As Tatum can attest, it’s not such an improbable choice. At 18, he was burning through a number of short-term jobs and trying to figure out what to do next when he heard a radio pitch for guys who liked to dance, and auditioned for an all-male revue. “I thought, ‘Why not?’ I could dance,” he says. “It sounded like something I could do for fun for awhile.”
“I’d show up for two hours and make $150, sometimes as much as $600 a week, all cash, which was a ton of money for me at the time,” he continues. “I really enjoyed the performing aspect of it, although being in a thong can be a humbling experience. The more you try to look sexy the lamer it is, so you just have to commit to the comedy and the skit because that can be hilarious. Strippers are some of the corniest guys you’ll ever meet. If it’s a fireman skit, it has to be the corniest possible version of a fireman, but the women love it; they scream and laugh and stuff money into your underwear. It was wild. We thought we were rock stars.”
In the film, star attraction Magic Mike packs the house for Club Xquisite’s savvy stripper-turned-manager Dallas, played by Matthew McConaughey. Dallas discovered Mike six years earlier, dancing with friends, and invited him to hone his talents professionally.

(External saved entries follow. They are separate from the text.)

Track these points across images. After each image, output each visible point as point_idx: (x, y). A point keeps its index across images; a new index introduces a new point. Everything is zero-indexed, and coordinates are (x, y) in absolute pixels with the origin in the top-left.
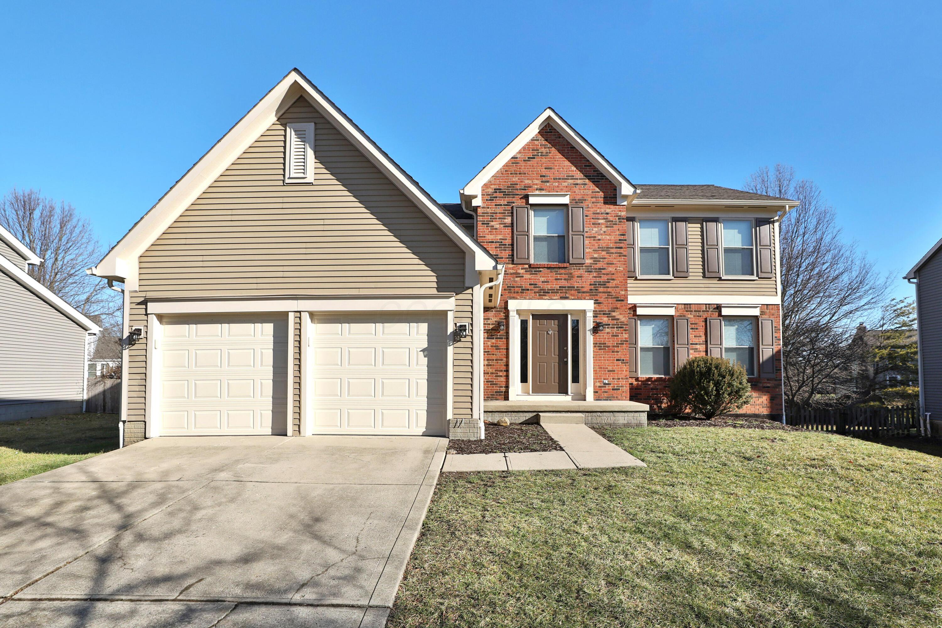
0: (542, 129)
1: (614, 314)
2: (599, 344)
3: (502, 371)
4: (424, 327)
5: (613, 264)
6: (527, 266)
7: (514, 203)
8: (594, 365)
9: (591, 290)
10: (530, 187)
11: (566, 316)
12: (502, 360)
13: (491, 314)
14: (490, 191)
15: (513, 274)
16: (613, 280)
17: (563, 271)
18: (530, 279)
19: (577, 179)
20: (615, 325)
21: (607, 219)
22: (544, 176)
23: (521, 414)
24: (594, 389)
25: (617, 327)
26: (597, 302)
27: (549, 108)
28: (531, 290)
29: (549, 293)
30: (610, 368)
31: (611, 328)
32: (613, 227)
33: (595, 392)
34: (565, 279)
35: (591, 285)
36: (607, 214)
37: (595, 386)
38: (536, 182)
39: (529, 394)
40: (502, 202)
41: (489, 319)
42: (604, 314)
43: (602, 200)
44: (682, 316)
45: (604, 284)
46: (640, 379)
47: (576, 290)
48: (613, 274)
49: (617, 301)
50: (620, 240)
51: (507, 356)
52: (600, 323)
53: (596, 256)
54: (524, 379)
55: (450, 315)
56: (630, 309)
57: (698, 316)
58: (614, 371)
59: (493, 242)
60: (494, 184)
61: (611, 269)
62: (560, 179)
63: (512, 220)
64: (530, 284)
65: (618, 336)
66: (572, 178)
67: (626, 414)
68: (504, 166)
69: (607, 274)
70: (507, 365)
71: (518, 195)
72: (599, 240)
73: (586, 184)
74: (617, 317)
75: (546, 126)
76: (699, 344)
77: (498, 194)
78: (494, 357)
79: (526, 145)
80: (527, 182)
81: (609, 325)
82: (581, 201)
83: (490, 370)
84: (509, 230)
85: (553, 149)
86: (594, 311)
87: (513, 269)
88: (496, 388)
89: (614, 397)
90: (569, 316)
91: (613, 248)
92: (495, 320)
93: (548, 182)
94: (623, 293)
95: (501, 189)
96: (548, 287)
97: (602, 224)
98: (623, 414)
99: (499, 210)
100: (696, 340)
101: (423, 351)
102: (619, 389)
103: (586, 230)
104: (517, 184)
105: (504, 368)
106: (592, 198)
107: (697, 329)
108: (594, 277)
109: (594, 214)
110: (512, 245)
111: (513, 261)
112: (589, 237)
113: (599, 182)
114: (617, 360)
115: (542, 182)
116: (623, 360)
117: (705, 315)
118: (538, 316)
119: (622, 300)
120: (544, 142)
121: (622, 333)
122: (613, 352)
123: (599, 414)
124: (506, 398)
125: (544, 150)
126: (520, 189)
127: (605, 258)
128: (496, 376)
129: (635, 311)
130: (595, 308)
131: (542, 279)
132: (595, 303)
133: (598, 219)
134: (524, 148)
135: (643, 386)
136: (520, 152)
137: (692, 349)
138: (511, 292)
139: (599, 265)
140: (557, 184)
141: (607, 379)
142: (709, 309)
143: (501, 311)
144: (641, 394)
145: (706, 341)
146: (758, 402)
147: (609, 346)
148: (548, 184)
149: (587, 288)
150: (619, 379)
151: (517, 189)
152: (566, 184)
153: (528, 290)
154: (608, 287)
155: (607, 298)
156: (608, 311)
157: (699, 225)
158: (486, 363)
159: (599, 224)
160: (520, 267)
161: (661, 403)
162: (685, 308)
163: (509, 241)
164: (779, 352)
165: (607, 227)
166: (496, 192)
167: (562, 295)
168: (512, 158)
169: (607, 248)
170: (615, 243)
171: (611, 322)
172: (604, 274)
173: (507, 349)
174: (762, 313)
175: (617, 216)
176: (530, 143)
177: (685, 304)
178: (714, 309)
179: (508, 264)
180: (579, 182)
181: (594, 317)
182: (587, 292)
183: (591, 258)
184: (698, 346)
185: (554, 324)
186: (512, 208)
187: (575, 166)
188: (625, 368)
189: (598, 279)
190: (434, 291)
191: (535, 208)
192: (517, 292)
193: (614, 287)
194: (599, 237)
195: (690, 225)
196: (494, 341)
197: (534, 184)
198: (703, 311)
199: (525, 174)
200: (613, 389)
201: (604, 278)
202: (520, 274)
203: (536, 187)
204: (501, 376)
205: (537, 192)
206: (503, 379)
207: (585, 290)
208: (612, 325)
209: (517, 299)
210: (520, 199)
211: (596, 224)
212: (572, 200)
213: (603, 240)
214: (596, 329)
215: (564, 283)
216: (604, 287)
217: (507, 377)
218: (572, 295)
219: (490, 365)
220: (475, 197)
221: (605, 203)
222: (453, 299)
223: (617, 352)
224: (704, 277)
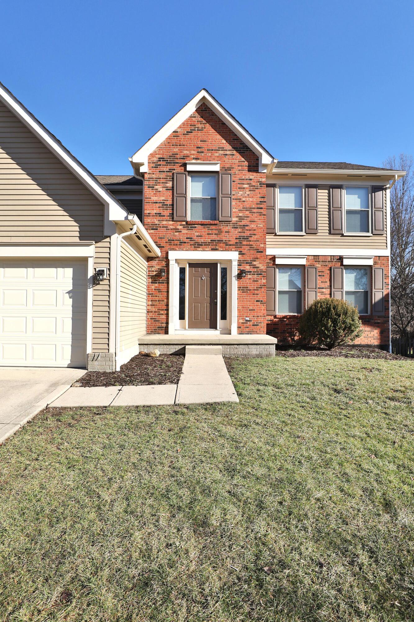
0: (198, 108)
1: (254, 263)
2: (243, 288)
3: (163, 310)
4: (69, 272)
5: (254, 221)
6: (184, 223)
7: (174, 170)
8: (238, 305)
9: (236, 243)
10: (188, 157)
11: (217, 264)
12: (163, 301)
13: (154, 263)
14: (155, 159)
15: (173, 229)
16: (255, 235)
17: (213, 227)
18: (187, 234)
19: (226, 150)
20: (255, 272)
21: (250, 184)
22: (200, 148)
23: (172, 346)
24: (238, 325)
25: (257, 274)
26: (241, 253)
27: (204, 89)
28: (188, 243)
29: (202, 245)
30: (251, 308)
31: (253, 274)
32: (255, 191)
33: (239, 327)
34: (215, 234)
35: (236, 239)
36: (251, 180)
37: (238, 323)
38: (193, 152)
39: (185, 329)
40: (165, 169)
41: (153, 267)
42: (247, 263)
43: (246, 168)
44: (312, 266)
45: (247, 238)
46: (277, 316)
47: (224, 243)
48: (255, 230)
49: (257, 252)
50: (260, 202)
51: (167, 297)
52: (243, 270)
53: (241, 215)
54: (182, 317)
55: (91, 262)
56: (270, 259)
57: (325, 266)
58: (254, 310)
59: (157, 203)
60: (159, 154)
61: (253, 226)
62: (212, 150)
63: (173, 184)
64: (187, 238)
65: (258, 281)
66: (223, 149)
67: (259, 346)
68: (167, 139)
69: (250, 230)
70: (167, 305)
71: (178, 163)
72: (244, 201)
73: (234, 155)
74: (257, 266)
75: (202, 105)
76: (325, 288)
77: (162, 163)
78: (157, 299)
79: (185, 121)
80: (185, 152)
81: (251, 272)
82: (230, 169)
83: (154, 309)
84: (170, 193)
85: (208, 125)
86: (238, 261)
87: (173, 225)
88: (159, 324)
89: (254, 332)
90: (219, 265)
91: (254, 208)
92: (158, 267)
93: (203, 152)
94: (262, 245)
95: (164, 158)
96: (201, 240)
97: (247, 188)
98: (256, 346)
99: (162, 175)
100: (323, 285)
101: (69, 292)
102: (258, 325)
103: (233, 193)
104: (177, 154)
105: (165, 307)
106: (239, 166)
107: (323, 276)
108: (239, 232)
109: (240, 179)
110: (173, 205)
111: (173, 218)
112: (236, 199)
113: (244, 153)
114: (257, 301)
115: (198, 152)
116: (262, 301)
117: (330, 265)
118: (194, 265)
119: (262, 252)
120: (200, 119)
121: (261, 279)
122: (253, 294)
123: (236, 346)
124: (167, 332)
125: (200, 126)
126: (180, 159)
127: (248, 217)
128: (158, 314)
129: (274, 261)
130: (239, 258)
131: (197, 234)
132: (239, 254)
133: (243, 184)
134: (183, 124)
135: (280, 322)
136: (180, 127)
137: (319, 292)
138: (171, 245)
139: (243, 223)
140: (210, 154)
141: (249, 317)
142: (334, 259)
143: (163, 260)
144: (278, 329)
145: (331, 286)
146: (370, 335)
147: (251, 290)
148: (203, 154)
149: (233, 241)
150: (258, 316)
151: (177, 159)
152: (217, 154)
153: (185, 243)
154: (250, 241)
155: (249, 250)
156: (250, 261)
157: (327, 191)
158: (150, 303)
159: (244, 188)
160: (179, 223)
162: (314, 259)
163: (170, 202)
164: (388, 295)
165: (250, 191)
166: (160, 161)
167: (213, 247)
168: (174, 132)
169: (250, 208)
170: (257, 204)
171: (252, 270)
172: (247, 230)
173: (168, 292)
174: (375, 263)
175: (259, 182)
176: (188, 119)
177: (314, 256)
178: (338, 260)
179: (169, 221)
180: (228, 153)
181: (238, 265)
182: (233, 245)
183: (237, 217)
184: (324, 290)
185: (206, 271)
186: (173, 174)
187: (225, 140)
188: (263, 307)
189: (242, 234)
190: (77, 240)
191: (193, 174)
192: (176, 245)
193: (256, 241)
194: (244, 199)
195: (319, 191)
196: (156, 285)
197: (191, 154)
198: (329, 262)
199: (184, 145)
200: (253, 325)
201: (247, 233)
202: (178, 229)
203: (193, 156)
204: (163, 314)
205: (194, 161)
206: (164, 317)
207: (231, 243)
208: (253, 272)
209: (176, 250)
210: (180, 166)
211: (242, 188)
212: (222, 168)
213: (247, 202)
214: (240, 276)
215: (214, 237)
216: (247, 241)
217: (167, 314)
218: (221, 247)
219: (154, 305)
220: (142, 164)
221: (249, 171)
222: (93, 247)
223: (257, 294)
224: (330, 233)
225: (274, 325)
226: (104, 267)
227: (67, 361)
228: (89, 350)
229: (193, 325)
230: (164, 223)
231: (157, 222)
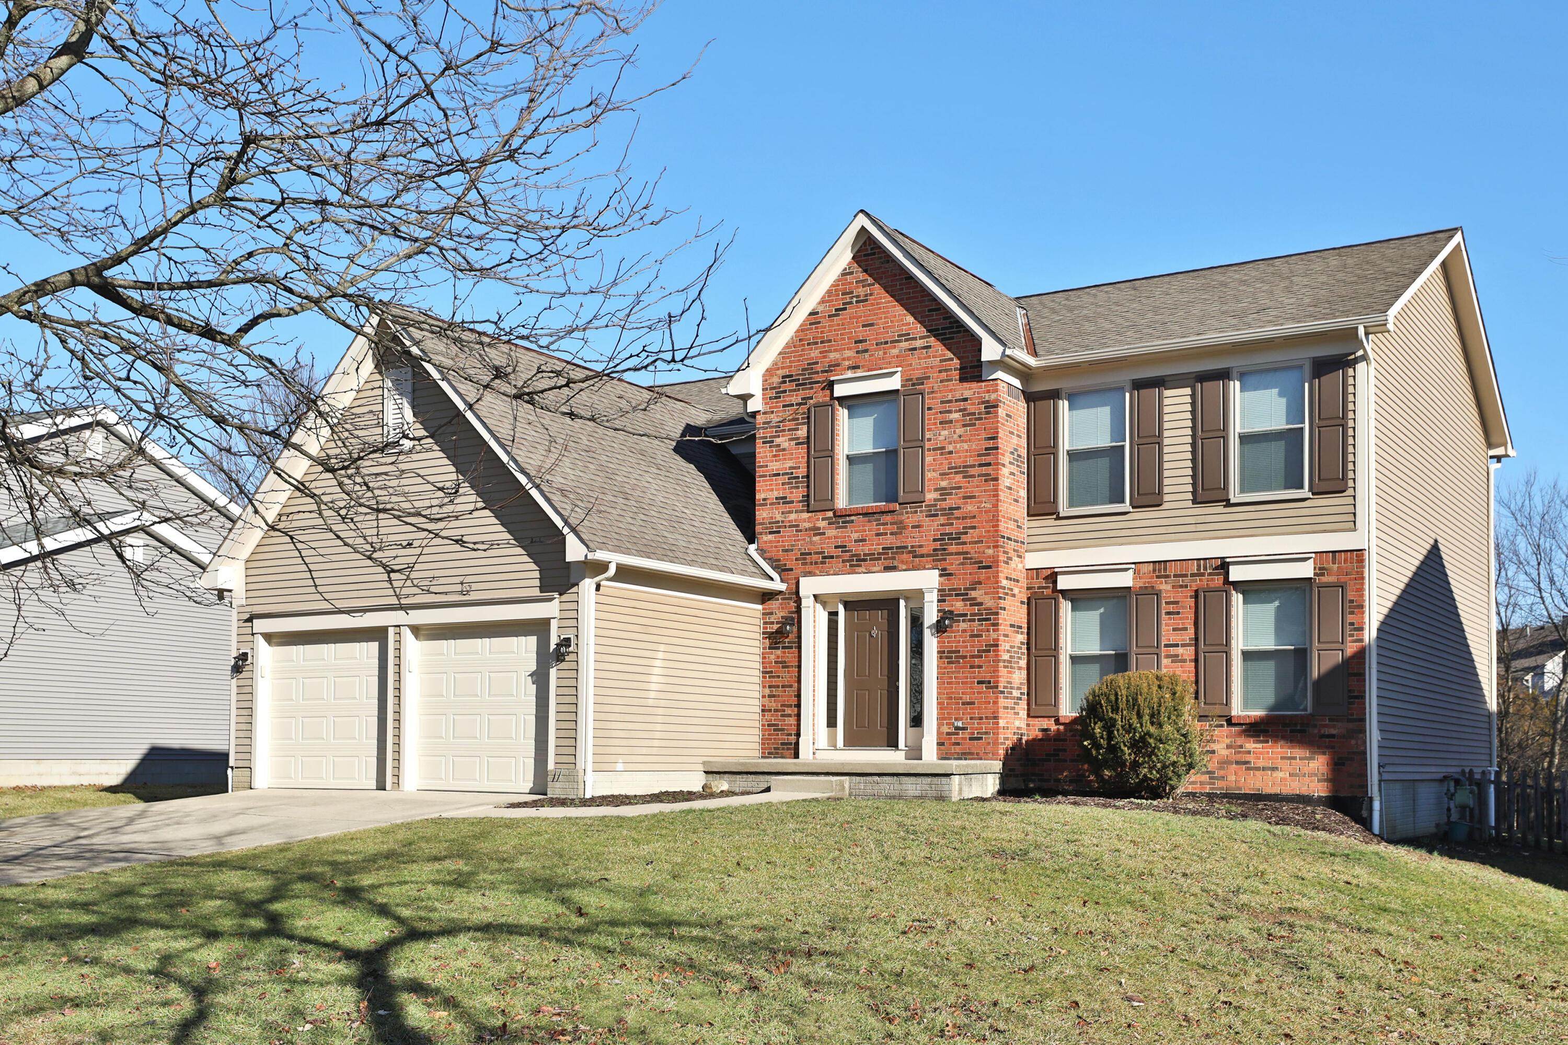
0: (858, 251)
1: (973, 594)
2: (949, 652)
3: (791, 706)
4: (533, 642)
5: (974, 497)
6: (830, 514)
7: (811, 398)
8: (939, 693)
9: (935, 550)
10: (838, 365)
11: (897, 601)
12: (791, 686)
13: (774, 604)
14: (776, 380)
15: (810, 529)
16: (974, 528)
17: (888, 518)
18: (836, 537)
19: (915, 339)
20: (975, 615)
21: (965, 410)
22: (861, 341)
24: (938, 738)
25: (979, 620)
26: (944, 574)
27: (862, 211)
28: (838, 557)
29: (865, 560)
30: (967, 698)
31: (970, 620)
32: (974, 425)
33: (940, 744)
34: (892, 534)
35: (935, 540)
36: (965, 400)
37: (939, 733)
38: (848, 353)
39: (838, 747)
40: (793, 400)
41: (772, 613)
42: (957, 595)
43: (956, 375)
44: (1148, 590)
45: (956, 538)
46: (1062, 720)
47: (910, 552)
48: (974, 517)
49: (979, 568)
50: (986, 449)
51: (799, 681)
52: (950, 613)
53: (944, 484)
54: (832, 722)
55: (554, 625)
56: (1046, 578)
57: (1181, 586)
58: (973, 703)
59: (778, 475)
60: (783, 368)
61: (970, 508)
62: (886, 343)
63: (808, 432)
64: (836, 547)
65: (981, 636)
66: (907, 337)
67: (919, 780)
68: (797, 331)
69: (964, 518)
70: (799, 696)
71: (818, 382)
72: (951, 453)
73: (929, 347)
74: (979, 600)
75: (865, 243)
76: (1183, 645)
77: (788, 386)
78: (779, 682)
79: (832, 286)
80: (833, 356)
81: (966, 615)
82: (921, 381)
83: (773, 705)
84: (803, 450)
85: (877, 286)
86: (939, 590)
87: (808, 521)
88: (782, 738)
89: (972, 754)
90: (902, 603)
91: (973, 466)
92: (782, 614)
93: (866, 351)
94: (990, 552)
95: (791, 376)
96: (863, 549)
97: (957, 421)
99: (789, 414)
100: (1174, 638)
101: (532, 675)
102: (981, 738)
103: (927, 436)
104: (817, 363)
105: (794, 701)
106: (940, 372)
107: (1178, 613)
108: (942, 525)
109: (942, 402)
110: (808, 477)
111: (808, 506)
112: (934, 449)
113: (952, 338)
114: (979, 683)
115: (858, 352)
116: (989, 682)
117: (1197, 583)
118: (854, 604)
119: (989, 567)
120: (862, 276)
121: (988, 631)
122: (972, 667)
124: (796, 756)
125: (861, 291)
126: (823, 372)
127: (960, 488)
128: (782, 716)
129: (1055, 582)
130: (941, 584)
131: (855, 536)
132: (941, 575)
133: (950, 412)
134: (829, 292)
135: (1069, 734)
136: (823, 301)
137: (1167, 657)
138: (805, 564)
139: (950, 502)
140: (881, 353)
141: (961, 719)
142: (1205, 569)
143: (790, 599)
144: (1065, 750)
145: (1197, 639)
147: (965, 657)
148: (867, 355)
149: (929, 547)
150: (981, 718)
151: (817, 373)
152: (895, 352)
153: (832, 557)
154: (965, 543)
155: (962, 564)
156: (965, 589)
157: (1188, 391)
158: (767, 691)
159: (951, 422)
160: (820, 516)
162: (1154, 571)
163: (802, 472)
164: (1361, 654)
165: (964, 426)
166: (785, 382)
167: (889, 563)
168: (811, 314)
169: (965, 467)
170: (979, 455)
171: (968, 610)
172: (958, 518)
173: (799, 667)
174: (1321, 571)
175: (983, 403)
176: (839, 280)
177: (1154, 562)
178: (1216, 568)
179: (802, 511)
180: (919, 343)
181: (939, 601)
182: (928, 555)
183: (936, 490)
184: (1180, 650)
185: (881, 616)
186: (809, 408)
187: (913, 314)
188: (993, 697)
189: (948, 529)
191: (850, 403)
192: (816, 563)
193: (976, 542)
194: (950, 448)
195: (1167, 393)
196: (779, 652)
197: (844, 359)
198: (1193, 575)
199: (830, 341)
200: (971, 739)
201: (958, 526)
202: (819, 529)
203: (847, 363)
204: (790, 716)
205: (850, 374)
206: (792, 721)
207: (924, 551)
208: (972, 615)
209: (815, 575)
210: (823, 389)
211: (946, 422)
212: (906, 381)
213: (957, 452)
214: (940, 628)
215: (889, 540)
216: (957, 544)
217: (798, 716)
218: (902, 562)
219: (774, 696)
220: (751, 396)
221: (962, 379)
222: (556, 601)
223: (980, 667)
224: (1194, 502)
225: (1055, 740)
226: (571, 634)
228: (550, 766)
229: (852, 741)
230: (793, 516)
231: (779, 517)
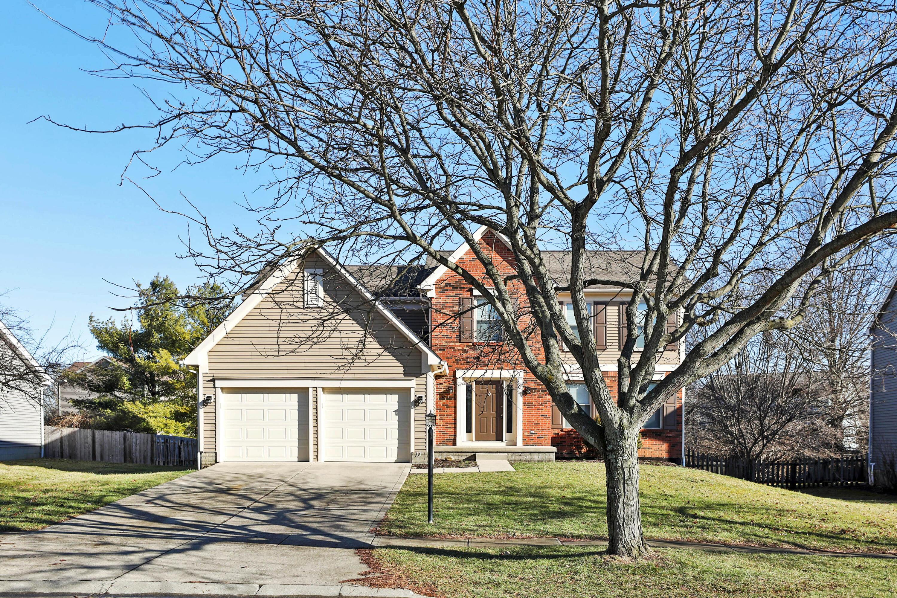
0: (483, 235)
2: (528, 403)
3: (451, 424)
4: (395, 397)
6: (471, 344)
7: (461, 294)
8: (523, 420)
9: (521, 362)
11: (502, 382)
12: (451, 416)
13: (442, 381)
14: (442, 285)
15: (461, 350)
17: (499, 348)
18: (472, 354)
20: (540, 389)
23: (463, 454)
24: (523, 438)
25: (542, 391)
26: (526, 372)
28: (475, 363)
29: (488, 365)
30: (536, 422)
31: (537, 391)
33: (524, 440)
34: (501, 354)
37: (524, 435)
38: (479, 277)
39: (472, 441)
40: (451, 294)
41: (441, 384)
42: (531, 381)
46: (565, 430)
47: (509, 362)
51: (455, 413)
52: (528, 388)
54: (469, 430)
55: (413, 391)
58: (539, 424)
59: (445, 325)
60: (446, 280)
63: (460, 308)
64: (474, 358)
65: (542, 397)
66: (508, 274)
67: (540, 454)
70: (455, 419)
71: (464, 288)
77: (448, 288)
78: (445, 413)
81: (535, 389)
83: (443, 423)
86: (524, 379)
87: (460, 346)
88: (447, 437)
89: (536, 443)
90: (505, 383)
92: (447, 385)
95: (450, 284)
96: (487, 360)
99: (449, 300)
101: (395, 411)
102: (543, 438)
105: (453, 421)
107: (612, 391)
110: (459, 327)
111: (460, 340)
114: (541, 416)
116: (547, 416)
118: (480, 383)
120: (485, 245)
121: (546, 395)
122: (538, 409)
123: (521, 454)
124: (455, 444)
126: (466, 284)
128: (447, 428)
130: (524, 376)
131: (483, 354)
132: (524, 373)
135: (566, 436)
136: (466, 254)
138: (458, 364)
141: (533, 430)
143: (451, 379)
146: (661, 449)
147: (535, 405)
149: (518, 361)
150: (543, 430)
151: (463, 284)
153: (472, 362)
156: (535, 379)
157: (616, 308)
158: (438, 417)
160: (466, 344)
161: (582, 448)
163: (457, 325)
164: (680, 409)
166: (447, 286)
167: (499, 366)
168: (460, 258)
171: (537, 387)
173: (455, 407)
179: (456, 342)
181: (523, 383)
182: (518, 364)
185: (492, 388)
186: (460, 298)
188: (547, 422)
190: (402, 376)
191: (478, 299)
192: (463, 364)
195: (609, 308)
196: (444, 401)
199: (470, 271)
200: (537, 438)
202: (465, 350)
204: (451, 428)
206: (452, 430)
207: (516, 362)
208: (538, 389)
209: (463, 369)
210: (466, 291)
214: (525, 392)
215: (500, 357)
217: (455, 428)
218: (506, 366)
219: (442, 419)
220: (430, 290)
222: (414, 381)
223: (542, 409)
224: (619, 349)
225: (558, 438)
226: (422, 395)
227: (395, 458)
228: (412, 450)
229: (479, 438)
230: (452, 344)
231: (444, 344)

“Dallas is a lot of things but primarily a businessman, and he’s always on the lookout for the next big thing,” says McConaughey. Similarly, when Mike spots Adam, aka the Kid, played by Alex Pettyfer, he offers the eager young recruit the chance to make some fast cash and find his bearings, and the Kid becomes the audience’s all-access pass into the lives of the self-proclaimed Kings of Tampa.
“I wanted it to be all green lights for him, so you could see why he would find it so appealing and want to be a part of it, especially with someone like Mike guiding him through it; like a family where all your brothers are cool,” Soderbergh explains. “There’s a lot of camaraderie and insider humor that’s specific to a tight-knit group of people, where the comedy is in the characters and the situations. It’s funny because of our recognition of how people are.”

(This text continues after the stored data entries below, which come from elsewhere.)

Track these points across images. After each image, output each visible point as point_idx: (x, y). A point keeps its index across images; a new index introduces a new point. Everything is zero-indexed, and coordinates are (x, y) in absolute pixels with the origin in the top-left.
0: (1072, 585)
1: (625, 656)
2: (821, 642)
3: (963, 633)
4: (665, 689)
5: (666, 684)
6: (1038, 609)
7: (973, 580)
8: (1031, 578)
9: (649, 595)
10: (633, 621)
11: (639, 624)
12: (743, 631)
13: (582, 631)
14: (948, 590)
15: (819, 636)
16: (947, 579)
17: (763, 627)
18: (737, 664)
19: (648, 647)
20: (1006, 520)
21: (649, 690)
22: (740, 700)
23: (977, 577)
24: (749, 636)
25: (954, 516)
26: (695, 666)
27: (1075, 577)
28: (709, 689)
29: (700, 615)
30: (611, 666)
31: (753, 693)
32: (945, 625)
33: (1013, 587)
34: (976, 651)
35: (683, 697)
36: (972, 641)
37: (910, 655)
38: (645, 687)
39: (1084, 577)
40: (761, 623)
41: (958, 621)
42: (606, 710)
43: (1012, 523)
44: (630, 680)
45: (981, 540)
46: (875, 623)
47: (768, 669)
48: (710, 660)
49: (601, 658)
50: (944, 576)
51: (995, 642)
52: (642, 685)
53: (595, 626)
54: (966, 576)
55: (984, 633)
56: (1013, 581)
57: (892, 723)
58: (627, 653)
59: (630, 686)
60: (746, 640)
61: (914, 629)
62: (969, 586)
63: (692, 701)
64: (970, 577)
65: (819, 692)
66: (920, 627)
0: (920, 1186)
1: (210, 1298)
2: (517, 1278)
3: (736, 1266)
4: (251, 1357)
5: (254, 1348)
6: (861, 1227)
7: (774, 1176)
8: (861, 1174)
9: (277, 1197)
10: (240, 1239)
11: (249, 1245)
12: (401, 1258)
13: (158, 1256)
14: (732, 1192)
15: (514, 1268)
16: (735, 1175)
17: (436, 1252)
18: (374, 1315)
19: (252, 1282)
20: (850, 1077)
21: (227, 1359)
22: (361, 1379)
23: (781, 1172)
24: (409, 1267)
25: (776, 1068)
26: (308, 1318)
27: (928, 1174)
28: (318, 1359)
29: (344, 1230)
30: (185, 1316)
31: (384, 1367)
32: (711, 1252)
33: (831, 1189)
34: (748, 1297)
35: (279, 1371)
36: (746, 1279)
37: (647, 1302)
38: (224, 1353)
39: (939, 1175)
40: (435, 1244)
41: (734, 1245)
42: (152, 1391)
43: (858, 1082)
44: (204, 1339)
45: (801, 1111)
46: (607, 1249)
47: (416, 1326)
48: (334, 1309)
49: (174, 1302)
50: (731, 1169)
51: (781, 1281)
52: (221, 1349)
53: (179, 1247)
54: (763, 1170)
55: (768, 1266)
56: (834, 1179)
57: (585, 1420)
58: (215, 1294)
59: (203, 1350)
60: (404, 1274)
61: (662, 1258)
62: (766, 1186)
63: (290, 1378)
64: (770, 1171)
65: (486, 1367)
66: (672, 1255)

For the women who arrive in rowdy girlfriend-packs to let their hair down and cheer on these exaggerated models of masculinity—firemen, athletes, rebels, and men in uniform—it’s a chance to indulge their wildest romantic daydreams in a relatively guilt-free environment. But in some respects there’s a fantasy playing out on both sides of the stage and this is one of the themes “Magic Mike” touches on. Says Wechsler, “Stripping offers a way of making a good living, meeting women, and hanging with the cool guys. Not bad. But it can be like a drug that blocks the reality receptors; you think you’re pursuing your dreams but instead you’re just taking that drug.”
It’s the Kid’s sister, Brooke, played by newcomer Cody Horn, who’s the first to see that, raising questions about Mike’s life that he finds tough to answer. But as the story propels them through the steamy Tampa summer and Adam dives headlong into his new vocation, things happen that could send Mike and his protégé in different directions—and turn Mike’s focus toward the future.
“It’s about him finally seeing what’s really going on around him,” says Soderbergh. “And realizing he wants something more.”